Look through the records and copy each line that has "wash" in it.

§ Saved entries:
□ □ □ □

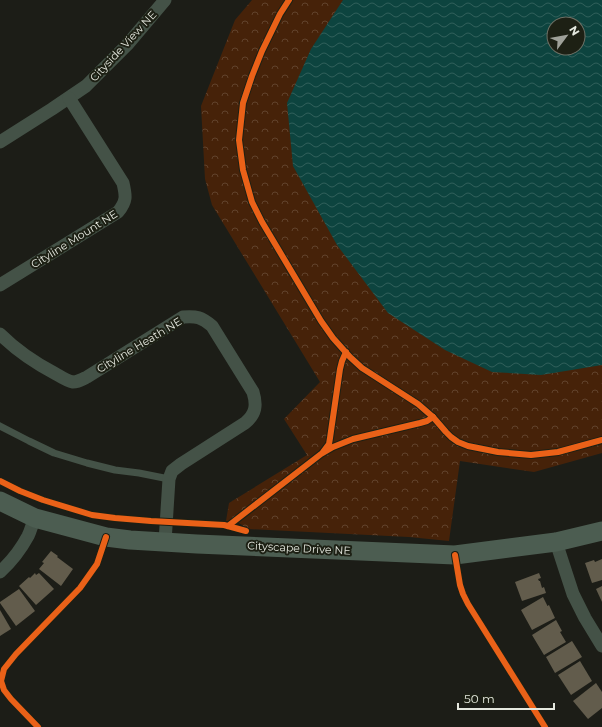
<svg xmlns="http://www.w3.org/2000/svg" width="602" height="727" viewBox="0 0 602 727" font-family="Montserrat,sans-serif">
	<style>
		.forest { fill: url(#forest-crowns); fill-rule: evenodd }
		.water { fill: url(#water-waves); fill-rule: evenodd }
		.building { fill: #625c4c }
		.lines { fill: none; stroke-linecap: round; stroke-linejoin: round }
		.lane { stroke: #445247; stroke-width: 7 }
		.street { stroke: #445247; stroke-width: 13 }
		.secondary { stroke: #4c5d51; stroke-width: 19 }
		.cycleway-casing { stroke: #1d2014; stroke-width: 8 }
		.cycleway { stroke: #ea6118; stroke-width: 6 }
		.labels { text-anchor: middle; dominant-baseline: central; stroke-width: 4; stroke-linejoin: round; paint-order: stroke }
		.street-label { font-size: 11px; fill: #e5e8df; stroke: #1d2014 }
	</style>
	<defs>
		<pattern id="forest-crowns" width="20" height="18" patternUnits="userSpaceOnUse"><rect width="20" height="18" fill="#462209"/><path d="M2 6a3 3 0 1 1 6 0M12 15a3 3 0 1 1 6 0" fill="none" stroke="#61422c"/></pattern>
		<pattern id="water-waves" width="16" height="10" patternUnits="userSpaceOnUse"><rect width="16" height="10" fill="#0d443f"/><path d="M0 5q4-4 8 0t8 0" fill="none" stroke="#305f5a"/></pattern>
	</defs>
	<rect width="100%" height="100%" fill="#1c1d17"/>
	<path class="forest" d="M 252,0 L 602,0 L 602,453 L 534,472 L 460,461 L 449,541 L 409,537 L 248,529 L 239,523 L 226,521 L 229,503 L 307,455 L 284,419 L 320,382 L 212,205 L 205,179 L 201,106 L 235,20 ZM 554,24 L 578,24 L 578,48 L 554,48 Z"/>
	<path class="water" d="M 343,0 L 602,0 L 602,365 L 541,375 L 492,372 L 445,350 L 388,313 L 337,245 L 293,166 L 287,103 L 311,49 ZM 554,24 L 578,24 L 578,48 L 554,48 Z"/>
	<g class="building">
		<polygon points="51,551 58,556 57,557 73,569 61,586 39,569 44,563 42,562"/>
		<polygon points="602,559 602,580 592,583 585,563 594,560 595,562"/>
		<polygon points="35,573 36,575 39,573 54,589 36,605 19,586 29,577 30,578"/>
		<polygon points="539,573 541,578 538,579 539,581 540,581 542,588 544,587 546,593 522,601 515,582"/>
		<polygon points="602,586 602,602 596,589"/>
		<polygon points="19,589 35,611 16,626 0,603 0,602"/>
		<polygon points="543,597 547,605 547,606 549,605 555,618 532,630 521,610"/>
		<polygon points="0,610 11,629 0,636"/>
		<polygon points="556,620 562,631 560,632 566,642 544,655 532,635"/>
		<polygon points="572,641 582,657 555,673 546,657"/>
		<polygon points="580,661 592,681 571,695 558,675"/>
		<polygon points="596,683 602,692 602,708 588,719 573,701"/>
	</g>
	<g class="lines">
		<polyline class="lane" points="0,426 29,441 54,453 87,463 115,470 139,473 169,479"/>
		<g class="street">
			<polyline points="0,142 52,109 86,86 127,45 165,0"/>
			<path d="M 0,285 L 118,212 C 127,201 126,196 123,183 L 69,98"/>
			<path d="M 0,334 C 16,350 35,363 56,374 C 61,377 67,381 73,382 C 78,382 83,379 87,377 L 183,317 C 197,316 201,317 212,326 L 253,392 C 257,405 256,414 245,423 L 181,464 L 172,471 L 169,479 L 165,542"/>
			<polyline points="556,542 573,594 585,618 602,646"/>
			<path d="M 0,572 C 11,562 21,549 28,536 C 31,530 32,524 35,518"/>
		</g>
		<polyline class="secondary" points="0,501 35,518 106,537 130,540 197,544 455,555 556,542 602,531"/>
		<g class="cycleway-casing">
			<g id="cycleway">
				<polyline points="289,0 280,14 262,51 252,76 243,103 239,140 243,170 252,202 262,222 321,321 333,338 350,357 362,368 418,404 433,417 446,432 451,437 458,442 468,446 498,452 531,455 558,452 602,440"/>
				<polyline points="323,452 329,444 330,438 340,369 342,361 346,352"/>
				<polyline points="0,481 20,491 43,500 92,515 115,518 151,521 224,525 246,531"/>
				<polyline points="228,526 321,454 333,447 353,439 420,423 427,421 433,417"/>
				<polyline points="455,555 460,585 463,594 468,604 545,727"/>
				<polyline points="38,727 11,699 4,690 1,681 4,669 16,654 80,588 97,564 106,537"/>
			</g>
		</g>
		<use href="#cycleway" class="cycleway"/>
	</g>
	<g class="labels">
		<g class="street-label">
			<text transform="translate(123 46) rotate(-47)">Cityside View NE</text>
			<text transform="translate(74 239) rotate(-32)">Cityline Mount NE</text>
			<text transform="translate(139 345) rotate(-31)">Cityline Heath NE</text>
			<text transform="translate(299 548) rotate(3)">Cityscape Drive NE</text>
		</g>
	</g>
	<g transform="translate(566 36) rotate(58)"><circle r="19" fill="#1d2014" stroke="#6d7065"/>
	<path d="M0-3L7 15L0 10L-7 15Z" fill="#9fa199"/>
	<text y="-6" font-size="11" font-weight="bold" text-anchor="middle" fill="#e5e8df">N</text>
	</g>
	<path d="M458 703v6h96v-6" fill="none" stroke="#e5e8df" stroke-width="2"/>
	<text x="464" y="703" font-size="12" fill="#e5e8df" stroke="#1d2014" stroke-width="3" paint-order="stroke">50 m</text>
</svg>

□ □ □ □

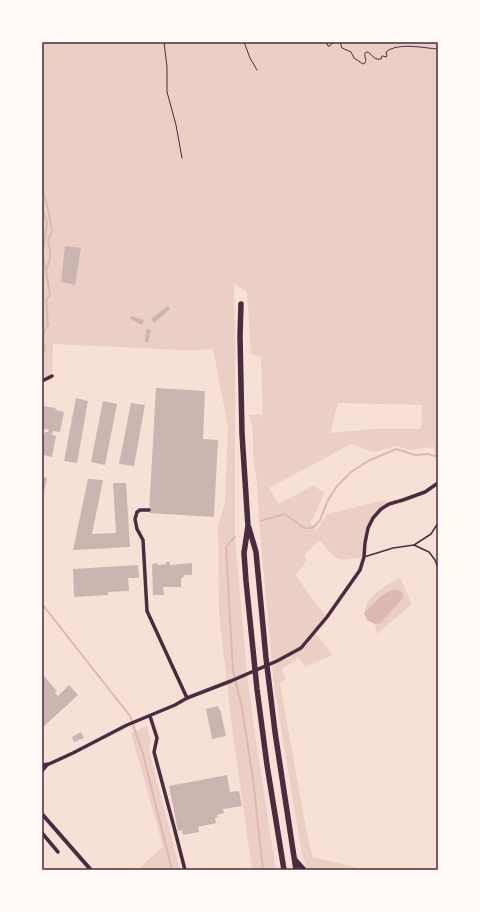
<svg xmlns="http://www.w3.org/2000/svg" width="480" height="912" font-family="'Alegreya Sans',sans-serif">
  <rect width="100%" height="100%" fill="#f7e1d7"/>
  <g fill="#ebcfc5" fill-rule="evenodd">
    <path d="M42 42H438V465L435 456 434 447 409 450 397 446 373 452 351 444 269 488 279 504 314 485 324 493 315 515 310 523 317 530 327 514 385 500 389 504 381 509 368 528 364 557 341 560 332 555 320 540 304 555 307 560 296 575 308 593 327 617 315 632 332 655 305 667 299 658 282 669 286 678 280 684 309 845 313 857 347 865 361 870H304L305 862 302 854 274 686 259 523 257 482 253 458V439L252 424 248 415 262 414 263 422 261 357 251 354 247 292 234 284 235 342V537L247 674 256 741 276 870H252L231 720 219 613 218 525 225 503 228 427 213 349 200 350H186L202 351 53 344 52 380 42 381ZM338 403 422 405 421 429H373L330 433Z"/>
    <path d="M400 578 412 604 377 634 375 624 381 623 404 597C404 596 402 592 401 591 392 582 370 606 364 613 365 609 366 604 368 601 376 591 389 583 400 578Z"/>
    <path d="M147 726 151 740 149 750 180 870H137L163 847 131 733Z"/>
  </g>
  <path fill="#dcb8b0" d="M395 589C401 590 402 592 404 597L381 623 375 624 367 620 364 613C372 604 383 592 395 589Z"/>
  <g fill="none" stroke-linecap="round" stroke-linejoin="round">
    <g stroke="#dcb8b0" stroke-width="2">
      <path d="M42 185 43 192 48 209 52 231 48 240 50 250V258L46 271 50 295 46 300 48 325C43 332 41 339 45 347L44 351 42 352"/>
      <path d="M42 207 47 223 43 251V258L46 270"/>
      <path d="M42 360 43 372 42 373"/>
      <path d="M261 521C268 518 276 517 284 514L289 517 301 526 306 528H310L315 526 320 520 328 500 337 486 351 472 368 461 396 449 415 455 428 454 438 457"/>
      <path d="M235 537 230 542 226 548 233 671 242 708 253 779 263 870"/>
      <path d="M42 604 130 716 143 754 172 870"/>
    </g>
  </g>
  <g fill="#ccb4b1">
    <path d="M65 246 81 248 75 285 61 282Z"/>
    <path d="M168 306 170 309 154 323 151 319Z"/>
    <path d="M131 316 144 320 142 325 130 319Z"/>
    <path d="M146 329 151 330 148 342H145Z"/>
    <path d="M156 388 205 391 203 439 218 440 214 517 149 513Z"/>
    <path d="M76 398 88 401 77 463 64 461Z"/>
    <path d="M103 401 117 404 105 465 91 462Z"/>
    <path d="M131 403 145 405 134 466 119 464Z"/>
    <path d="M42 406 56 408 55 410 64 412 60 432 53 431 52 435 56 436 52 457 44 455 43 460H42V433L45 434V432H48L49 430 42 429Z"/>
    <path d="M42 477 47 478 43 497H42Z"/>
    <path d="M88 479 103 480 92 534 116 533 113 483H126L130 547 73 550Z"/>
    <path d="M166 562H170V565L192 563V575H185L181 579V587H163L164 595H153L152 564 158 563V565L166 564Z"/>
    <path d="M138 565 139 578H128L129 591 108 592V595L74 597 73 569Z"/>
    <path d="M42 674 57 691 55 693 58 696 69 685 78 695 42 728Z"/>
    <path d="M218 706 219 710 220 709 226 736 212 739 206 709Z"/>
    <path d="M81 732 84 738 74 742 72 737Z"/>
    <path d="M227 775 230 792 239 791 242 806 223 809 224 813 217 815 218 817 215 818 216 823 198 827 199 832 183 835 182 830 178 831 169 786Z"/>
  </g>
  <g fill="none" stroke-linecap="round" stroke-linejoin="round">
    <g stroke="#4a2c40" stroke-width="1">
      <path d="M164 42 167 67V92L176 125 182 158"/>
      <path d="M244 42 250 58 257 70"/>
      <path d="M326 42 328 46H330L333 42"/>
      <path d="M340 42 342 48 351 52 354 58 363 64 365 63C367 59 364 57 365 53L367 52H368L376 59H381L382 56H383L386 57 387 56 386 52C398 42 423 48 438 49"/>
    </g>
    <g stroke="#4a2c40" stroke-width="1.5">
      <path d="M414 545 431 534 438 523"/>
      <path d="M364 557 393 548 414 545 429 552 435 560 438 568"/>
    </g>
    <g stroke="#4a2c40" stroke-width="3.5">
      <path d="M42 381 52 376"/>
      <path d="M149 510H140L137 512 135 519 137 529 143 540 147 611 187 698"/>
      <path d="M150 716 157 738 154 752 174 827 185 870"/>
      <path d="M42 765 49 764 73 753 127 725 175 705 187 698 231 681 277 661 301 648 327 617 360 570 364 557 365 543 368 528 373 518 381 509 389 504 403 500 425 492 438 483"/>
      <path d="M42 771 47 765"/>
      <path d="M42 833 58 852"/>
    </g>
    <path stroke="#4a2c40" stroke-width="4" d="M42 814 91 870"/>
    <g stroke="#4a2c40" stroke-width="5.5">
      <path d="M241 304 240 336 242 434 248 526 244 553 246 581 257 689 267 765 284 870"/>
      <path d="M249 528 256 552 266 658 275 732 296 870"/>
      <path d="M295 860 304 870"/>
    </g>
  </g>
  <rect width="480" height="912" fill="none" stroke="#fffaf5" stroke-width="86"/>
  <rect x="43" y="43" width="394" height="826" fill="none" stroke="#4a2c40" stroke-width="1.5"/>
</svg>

□ □ □ □

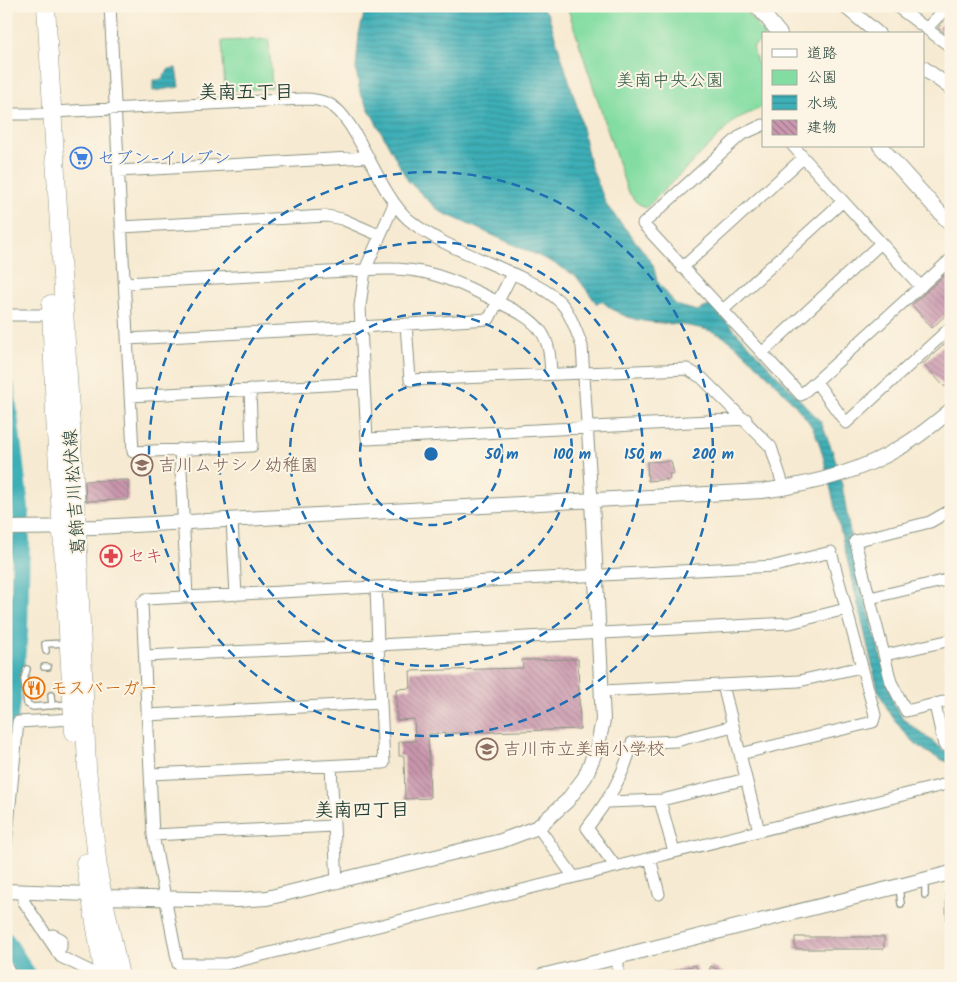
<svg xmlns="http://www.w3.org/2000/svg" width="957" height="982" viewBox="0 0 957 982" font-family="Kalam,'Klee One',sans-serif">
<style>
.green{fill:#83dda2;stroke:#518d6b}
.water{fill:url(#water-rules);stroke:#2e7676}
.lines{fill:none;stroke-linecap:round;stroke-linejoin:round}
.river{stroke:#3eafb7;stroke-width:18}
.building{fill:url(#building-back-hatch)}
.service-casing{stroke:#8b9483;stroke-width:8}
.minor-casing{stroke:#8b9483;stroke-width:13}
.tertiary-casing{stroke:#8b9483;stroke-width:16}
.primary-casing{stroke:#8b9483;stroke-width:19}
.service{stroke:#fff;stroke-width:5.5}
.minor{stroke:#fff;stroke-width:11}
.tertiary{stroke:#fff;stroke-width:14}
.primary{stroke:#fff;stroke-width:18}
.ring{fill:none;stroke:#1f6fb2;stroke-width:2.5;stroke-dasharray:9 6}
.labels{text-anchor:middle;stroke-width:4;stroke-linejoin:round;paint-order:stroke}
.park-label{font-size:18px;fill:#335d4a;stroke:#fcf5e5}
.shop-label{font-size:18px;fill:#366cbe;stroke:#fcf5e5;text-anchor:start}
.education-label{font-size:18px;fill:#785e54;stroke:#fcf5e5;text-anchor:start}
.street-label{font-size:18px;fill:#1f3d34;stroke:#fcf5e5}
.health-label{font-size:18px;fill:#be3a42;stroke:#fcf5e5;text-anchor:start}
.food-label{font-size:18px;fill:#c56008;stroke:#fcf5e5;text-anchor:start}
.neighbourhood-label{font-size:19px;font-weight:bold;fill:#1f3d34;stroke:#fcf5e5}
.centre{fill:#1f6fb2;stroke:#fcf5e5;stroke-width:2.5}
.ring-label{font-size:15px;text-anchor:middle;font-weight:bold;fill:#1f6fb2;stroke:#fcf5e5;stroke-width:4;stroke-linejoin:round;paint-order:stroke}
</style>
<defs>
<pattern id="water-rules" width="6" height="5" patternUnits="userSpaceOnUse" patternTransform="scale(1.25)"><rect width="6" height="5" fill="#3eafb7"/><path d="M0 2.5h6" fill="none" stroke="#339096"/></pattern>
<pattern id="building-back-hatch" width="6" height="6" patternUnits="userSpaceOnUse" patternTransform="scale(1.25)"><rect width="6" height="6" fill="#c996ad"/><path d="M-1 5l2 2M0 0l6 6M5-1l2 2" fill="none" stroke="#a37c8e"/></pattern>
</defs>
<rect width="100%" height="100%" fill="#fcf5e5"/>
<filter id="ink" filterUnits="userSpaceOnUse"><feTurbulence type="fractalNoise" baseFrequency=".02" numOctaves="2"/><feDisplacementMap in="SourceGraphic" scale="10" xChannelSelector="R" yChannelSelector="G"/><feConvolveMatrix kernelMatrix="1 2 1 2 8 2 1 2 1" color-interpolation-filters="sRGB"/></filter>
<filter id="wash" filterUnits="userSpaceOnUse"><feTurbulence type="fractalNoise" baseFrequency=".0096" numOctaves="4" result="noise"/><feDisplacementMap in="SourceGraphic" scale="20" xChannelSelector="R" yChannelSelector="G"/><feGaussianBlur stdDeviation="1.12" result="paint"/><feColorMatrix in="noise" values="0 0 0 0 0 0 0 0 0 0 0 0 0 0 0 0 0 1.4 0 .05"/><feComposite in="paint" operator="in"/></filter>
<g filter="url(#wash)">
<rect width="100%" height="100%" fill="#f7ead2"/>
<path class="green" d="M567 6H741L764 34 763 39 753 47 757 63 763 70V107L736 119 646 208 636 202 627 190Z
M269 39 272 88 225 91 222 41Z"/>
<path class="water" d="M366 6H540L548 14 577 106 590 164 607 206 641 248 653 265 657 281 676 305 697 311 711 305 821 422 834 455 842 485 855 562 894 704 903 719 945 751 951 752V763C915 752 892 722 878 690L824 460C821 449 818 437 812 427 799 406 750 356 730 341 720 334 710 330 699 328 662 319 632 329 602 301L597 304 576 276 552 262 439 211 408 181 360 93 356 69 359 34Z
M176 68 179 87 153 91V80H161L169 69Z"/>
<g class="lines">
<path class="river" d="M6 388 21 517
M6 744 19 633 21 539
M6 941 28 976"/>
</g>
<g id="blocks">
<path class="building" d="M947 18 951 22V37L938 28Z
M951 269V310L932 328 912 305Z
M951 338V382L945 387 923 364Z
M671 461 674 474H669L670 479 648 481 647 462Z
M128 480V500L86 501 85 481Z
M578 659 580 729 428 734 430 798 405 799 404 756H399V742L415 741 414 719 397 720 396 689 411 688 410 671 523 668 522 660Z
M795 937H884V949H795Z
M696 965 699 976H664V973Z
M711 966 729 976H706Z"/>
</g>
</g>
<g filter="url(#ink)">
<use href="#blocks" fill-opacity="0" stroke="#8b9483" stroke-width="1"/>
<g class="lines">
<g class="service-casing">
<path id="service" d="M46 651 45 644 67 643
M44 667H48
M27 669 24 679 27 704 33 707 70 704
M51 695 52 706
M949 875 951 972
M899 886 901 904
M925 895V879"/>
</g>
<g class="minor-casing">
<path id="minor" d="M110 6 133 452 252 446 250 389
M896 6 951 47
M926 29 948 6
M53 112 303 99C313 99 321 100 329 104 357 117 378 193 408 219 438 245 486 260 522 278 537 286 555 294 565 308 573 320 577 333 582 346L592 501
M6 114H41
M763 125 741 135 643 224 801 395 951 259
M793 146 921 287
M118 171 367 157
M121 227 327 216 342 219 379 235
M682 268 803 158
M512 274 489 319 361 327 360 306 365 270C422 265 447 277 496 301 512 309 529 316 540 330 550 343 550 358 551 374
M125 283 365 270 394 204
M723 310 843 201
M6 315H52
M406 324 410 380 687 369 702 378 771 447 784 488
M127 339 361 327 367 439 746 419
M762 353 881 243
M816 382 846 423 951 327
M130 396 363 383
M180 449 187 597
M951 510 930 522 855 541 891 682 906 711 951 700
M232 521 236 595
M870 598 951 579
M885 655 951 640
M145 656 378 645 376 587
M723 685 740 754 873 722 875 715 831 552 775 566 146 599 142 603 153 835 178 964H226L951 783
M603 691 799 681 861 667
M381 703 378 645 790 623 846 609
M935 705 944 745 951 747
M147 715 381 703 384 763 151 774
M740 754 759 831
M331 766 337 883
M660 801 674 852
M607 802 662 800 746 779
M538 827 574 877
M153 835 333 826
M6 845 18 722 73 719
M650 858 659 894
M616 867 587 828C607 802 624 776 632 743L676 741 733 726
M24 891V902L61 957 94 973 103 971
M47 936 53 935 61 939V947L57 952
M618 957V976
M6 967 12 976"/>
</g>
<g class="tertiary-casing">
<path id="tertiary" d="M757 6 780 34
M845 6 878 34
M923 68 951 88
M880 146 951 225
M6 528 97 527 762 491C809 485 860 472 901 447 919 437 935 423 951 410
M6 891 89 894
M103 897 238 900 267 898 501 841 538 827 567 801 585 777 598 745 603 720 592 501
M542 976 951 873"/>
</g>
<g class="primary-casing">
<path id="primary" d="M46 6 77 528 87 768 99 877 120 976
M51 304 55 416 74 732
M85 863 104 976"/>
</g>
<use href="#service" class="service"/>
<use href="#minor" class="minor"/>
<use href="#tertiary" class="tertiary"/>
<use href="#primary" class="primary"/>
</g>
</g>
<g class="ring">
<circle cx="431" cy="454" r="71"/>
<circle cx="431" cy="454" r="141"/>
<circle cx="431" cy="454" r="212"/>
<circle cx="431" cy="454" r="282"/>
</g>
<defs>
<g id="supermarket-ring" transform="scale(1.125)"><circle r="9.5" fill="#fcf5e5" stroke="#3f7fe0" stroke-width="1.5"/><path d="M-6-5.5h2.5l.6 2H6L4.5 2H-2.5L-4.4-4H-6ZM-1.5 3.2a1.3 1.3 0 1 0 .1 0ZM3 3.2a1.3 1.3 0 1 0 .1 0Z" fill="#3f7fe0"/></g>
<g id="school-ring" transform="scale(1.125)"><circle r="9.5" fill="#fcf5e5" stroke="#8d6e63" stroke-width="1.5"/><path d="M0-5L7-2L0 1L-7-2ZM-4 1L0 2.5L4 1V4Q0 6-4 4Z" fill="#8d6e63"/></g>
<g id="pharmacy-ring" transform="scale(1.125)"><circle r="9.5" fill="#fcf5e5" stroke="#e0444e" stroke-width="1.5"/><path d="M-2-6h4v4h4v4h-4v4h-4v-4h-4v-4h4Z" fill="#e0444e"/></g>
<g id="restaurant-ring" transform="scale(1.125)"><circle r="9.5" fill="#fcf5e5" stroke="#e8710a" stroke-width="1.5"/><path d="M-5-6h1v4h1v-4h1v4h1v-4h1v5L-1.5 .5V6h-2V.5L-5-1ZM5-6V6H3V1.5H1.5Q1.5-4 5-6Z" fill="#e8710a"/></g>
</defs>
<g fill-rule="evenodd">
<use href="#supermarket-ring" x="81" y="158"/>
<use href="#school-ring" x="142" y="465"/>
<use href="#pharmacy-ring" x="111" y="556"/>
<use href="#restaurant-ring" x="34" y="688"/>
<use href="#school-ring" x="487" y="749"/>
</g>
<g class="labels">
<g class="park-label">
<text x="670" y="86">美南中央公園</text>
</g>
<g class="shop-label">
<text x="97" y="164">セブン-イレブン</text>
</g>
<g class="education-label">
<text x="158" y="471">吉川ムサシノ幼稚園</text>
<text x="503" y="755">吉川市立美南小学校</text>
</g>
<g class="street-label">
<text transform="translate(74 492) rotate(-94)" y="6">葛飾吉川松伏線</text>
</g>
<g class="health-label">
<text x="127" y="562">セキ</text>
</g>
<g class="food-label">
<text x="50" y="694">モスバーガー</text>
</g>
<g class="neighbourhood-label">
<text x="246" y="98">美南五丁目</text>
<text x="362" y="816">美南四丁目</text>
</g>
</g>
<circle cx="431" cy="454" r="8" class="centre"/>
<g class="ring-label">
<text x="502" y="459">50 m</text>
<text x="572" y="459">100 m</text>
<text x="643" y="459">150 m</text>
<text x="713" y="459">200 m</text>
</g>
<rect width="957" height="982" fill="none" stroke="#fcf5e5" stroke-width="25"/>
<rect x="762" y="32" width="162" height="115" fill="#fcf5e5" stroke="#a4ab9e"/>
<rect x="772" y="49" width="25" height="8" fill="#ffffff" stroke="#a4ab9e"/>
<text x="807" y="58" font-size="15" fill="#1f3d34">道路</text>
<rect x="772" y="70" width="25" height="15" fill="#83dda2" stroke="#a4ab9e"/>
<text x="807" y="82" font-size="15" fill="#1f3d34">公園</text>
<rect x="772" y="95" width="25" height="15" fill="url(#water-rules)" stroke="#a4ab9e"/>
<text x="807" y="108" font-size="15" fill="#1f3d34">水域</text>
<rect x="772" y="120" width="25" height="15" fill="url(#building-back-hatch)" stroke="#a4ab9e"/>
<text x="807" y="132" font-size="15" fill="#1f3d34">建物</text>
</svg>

□ □ □ □

§ EXERCISE SOLUTION:
<filter id="wash" filterUnits="userSpaceOnUse"><feTurbulence type="fractalNoise" baseFrequency=".0096" numOctaves="4" result="noise"/><feDisplacementMap in="SourceGraphic" scale="20" xChannelSelector="R" yChannelSelector="G"/><feGaussianBlur stdDeviation="1.12" result="paint"/><feColorMatrix in="noise" values="0 0 0 0 0 0 0 0 0 0 0 0 0 0 0 0 0 1.4 0 .05"/><feComposite in="paint" operator="in"/></filter>
<g filter="url(#wash)">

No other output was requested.